May 5, 2016
439 Williamson Road
Gladwyne, PA 19035
On behalf of PTGi International Carrier Services, Inc. (the “Company”), it is my pleasure to offer you regular, full-time employment for the position of Executive Vice President, reporting to Craig Denson, President. You will be based out of your home office in PA. Your start date will be May 6, 2016 (the “Start Date”), subject to the conditions set forth herein.
This offer is subject to written affirmation of the Company’s Code of Ethics and other then-prevailing policies.
Your employment with the Company is at-will meaning both you and the Company can end the employment relationship at any time and for any reason. The terms and conditions of this letter supersede any and all prior letters and oral statements from the Company, its parent or the parent’s subsidiaries.
Your semi-monthly salary will be $8,333.34, which is $200,000 annually, plus an annual bonus, targeted at 100% of your annual base salary, based on set criteria as provided in the attached Schedule A, prorated from your Start Date.
Until and unless altered, modified, or deleted, your elections as of the date of this letter, under the HC2 Holdings, Inc. employee benefit plans for health, dental, vision, life insurance, voluntary life insurance, AD&D, and short-term and long-term disabilities, as well as the 401(k) plan, will remain in full force.
Your previously granted options from HC2 Holdings, Inc. will continue to vest in accordance with the terms of the respective award agreements, subject to your continued employment with the Company.
You will be eligible for paid leave applicable to Company employees. For purposes of Paid-Time-Off (“PTO”) accrual, the Company will count your previous tenure with HC2 Holdings Inc.
In the event the Company terminates your employment “without cause,” the Company agrees to pay you severance pay equal to six (6) months of your then-current annual base salary (the “Severance Payment”), provided you execute a separation and general release, which will contain provisions relating to confidentiality, direct and non-direct solicitation of customers and employees, and other reasonable and traditional terms. For purposes of this agreement, “without cause” shall mean for any reason other than for i) willful misconduct, ii) conviction of, or plea of guilty or nolo contendere to, a felony or willfully engaging in illegal conduct that is detrimental to the Company, iii) fraud or misappropriation, embezzlement or misuse of funds or property belonging to the Company, iv) willful violation of the Company’s written policies in a manner that is detrimental to the best interest of the Company, v) act of personal dishonesty that results in personal project in connection with your employment with the Company, or vi) breach of fiduciary duty owed to the Company. The Severance Payment will be paid in lump sum and in accordance with the Company’s regular semi-monthly payroll practices and will begin on the Company’s next regularly scheduled pay date following the latter of the Termination Date or the expiration of any applicable revocation period, unless otherwise required by law. The Severance Payment will be subject to appropriate federal and state withholding.

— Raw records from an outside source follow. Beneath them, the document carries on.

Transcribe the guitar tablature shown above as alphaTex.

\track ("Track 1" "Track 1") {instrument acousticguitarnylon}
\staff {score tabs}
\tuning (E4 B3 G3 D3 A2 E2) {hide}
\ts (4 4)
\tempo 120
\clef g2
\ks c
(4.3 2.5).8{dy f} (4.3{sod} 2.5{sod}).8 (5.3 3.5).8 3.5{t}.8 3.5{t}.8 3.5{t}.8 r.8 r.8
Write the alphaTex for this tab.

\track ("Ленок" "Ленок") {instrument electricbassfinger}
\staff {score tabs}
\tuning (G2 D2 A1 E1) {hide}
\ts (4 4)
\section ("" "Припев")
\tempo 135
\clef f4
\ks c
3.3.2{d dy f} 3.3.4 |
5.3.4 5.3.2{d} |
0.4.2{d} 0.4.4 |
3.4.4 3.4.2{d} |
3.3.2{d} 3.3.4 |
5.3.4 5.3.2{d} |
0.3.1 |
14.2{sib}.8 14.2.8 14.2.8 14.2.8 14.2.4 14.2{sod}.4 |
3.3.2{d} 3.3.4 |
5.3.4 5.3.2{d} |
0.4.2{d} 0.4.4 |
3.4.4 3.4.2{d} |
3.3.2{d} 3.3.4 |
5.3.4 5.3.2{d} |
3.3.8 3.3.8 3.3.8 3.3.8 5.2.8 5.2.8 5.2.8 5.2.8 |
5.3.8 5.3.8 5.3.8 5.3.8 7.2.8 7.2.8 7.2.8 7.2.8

Please sign in the space below to confirm that you have read, understood, and agree to all terms and conditions of employment as outlined above.
cc: Human Resources
ACCEPTED BY: Robert Pons
/s/ Robert Pons
Executive Account Development
Develop/introduce a minimum of 12 senior accounts relationships to the Company each year, which will deliver measurable margin to the Company. For performance year 2016, the minimum senior accounts relationships will be set at 6.
Develop and present an M&A strategy to the Company.
Execute and document M&A initiatives and results.
Present, where applicable, M&A opportunities to the parent company for consideration and follow up.